(i) LIPOPHILICITY (e.g., LogD and cLogP).  Historically, lipophilicity was the first of the structural properties to be recognized as important for CNS penetration.  As early as 1897, Overton observed correlations between oil-water partition coefficients and narcotic potencies of a series of compounds in tadpoles [4].  By the 1960s, Hansch introduced the octanol/water system, which became the standard for measuring partition coefficients, and he demonstrated that blood-brain barrier permeation is optimal when the LogP values are in the range of 1.5-2.7, with the mean value of 2.1.  In line with Hansch’s findings, the mean value for cLogP for 74 marketed CNS drugs has been reported by Leeson to be 2.5.  A number of different guidelines for predicting BBB permeation based on structural properties have been proposed, which suggests preferred ranges for LogP of between 1 and 5 (Table 1).  In addition to permeability, lipophilicity plays an important role in other pharmacokinetic properties that may affect the efficacy of a CNS drug.  For example, high lipophilicity will reduce aqueous solubility, and it can contribute to excessive volumes of distribution, and increased metabolic liability.

(ii) MOLECULAR WEIGHT (MW).  CNS drugs tend to have lower MW compared with other therapeutics; for marketed CNS drugs, the mean value of MW is 310, whereas the average MW of all marketed oral drugs is 377.  Rules for predicting BBB tend to place the MW cutoff for BBB penetration in the 400-500 Da range (Table 1).

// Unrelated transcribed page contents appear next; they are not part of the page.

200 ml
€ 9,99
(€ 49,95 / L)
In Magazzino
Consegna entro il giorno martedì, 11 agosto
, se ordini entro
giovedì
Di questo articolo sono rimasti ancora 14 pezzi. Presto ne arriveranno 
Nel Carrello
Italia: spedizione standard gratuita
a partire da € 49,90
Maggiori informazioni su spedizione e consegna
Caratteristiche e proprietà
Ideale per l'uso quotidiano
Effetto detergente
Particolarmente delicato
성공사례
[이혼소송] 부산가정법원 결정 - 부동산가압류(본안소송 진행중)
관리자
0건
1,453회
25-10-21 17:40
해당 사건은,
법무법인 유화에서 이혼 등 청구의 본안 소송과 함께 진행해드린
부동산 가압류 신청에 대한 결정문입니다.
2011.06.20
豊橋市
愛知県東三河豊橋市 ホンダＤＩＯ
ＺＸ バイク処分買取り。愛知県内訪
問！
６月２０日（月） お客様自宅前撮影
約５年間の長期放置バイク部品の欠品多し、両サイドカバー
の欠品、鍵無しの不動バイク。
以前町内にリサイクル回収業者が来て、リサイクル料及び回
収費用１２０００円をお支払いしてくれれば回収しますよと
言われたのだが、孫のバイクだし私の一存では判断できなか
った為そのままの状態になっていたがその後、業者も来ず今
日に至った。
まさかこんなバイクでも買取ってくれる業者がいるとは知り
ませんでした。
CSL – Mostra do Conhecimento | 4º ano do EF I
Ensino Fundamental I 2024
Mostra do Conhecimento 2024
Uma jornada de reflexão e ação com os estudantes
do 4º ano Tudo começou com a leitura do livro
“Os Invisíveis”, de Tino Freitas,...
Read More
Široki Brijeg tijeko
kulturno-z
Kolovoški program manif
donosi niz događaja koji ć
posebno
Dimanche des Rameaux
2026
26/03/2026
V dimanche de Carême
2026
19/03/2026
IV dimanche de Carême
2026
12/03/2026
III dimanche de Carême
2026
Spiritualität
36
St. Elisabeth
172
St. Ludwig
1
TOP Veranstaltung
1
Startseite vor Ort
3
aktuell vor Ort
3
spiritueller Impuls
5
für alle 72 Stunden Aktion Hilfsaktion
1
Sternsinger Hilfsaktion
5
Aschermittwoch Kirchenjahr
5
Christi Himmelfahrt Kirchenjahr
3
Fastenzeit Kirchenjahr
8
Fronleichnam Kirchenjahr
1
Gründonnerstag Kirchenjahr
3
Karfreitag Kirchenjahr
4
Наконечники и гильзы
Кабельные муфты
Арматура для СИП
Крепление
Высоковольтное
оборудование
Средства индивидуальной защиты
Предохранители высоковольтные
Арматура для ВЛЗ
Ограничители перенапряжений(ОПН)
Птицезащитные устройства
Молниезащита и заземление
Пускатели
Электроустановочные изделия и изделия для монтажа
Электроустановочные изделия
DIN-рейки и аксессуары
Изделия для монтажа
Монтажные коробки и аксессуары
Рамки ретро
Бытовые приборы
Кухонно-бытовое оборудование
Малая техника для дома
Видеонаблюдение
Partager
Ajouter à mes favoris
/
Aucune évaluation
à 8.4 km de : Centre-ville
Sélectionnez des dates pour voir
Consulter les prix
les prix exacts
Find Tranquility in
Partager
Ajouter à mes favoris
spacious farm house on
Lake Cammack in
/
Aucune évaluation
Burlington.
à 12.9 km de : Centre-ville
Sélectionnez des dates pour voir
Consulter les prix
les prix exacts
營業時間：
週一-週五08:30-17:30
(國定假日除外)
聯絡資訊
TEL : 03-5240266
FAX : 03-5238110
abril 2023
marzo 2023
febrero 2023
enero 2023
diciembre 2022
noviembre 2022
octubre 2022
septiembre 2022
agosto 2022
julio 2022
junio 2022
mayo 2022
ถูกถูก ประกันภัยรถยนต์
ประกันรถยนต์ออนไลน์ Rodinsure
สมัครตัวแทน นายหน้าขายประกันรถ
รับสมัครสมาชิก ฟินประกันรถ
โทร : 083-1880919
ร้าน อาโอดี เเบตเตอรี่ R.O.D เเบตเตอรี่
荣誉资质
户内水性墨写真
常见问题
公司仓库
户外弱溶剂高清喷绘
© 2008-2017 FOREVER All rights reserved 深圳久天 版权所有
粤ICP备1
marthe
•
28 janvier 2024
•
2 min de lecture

(iii) POLAR SURFACE AREA (PSA).  The importance of PSA as a predictor for BBB penetration was first introduced by van de Waterbeemd and Kansy in the early 1990s.  The PSA for marketed CNS drugs (estimated at 50-60 Å2) is significantly less than that for all marketed oral drugs (estimated at 100–110 Å2).  The suggested cutoffs for BBB penetration are, generally, to keep PSA values below 70-90 Å2 (Table 1).  As the PSA of a molecule rises above this cut off, the potential for poor passive permeability increases.  However, a compound with a quaternary nitrogen atom may have a low PSA value, but it is highly unlikely to permeate a membrane via passive diffusion. Conversely, some compounds with very high PSA values still may cross membranes, if they are substrates for active transport systems or if the polarity is masked (e.g., internal H-bonding).

(iv) HYDROGEN BONDING.  Closely related to PSA and the potential to cross the BBB is the hydrogen bonding capability of a molecule.  On average, marketed CNS drugs contain 2.1 hydrogen bond acceptors and 1.5 hydrogen bond donors, considerably less than the 3.7 hydrogen bond acceptors and 1.8 hydrogen bond donors for all oral drugs [6].

(v) CHARGE.  The majority of marketed CNS drugs contain a basic amine group.  At physiological pH (e.g., pH 7.4), basic amines exist in equilibrium between the charged and neutral forms, with the greater fraction of neutrals favoring partition into membrane lipids and brain permeation.  By contrast, a strong acid (pKa <4) or a strong base (pKa >10) will be fully ionized at physiological pH, and these compounds rarely penetrate the BBB unless by active transport [16].  Guidelines limiting the pKa of a compound to between 4 and 10 for a CNS compound have been suggested [14].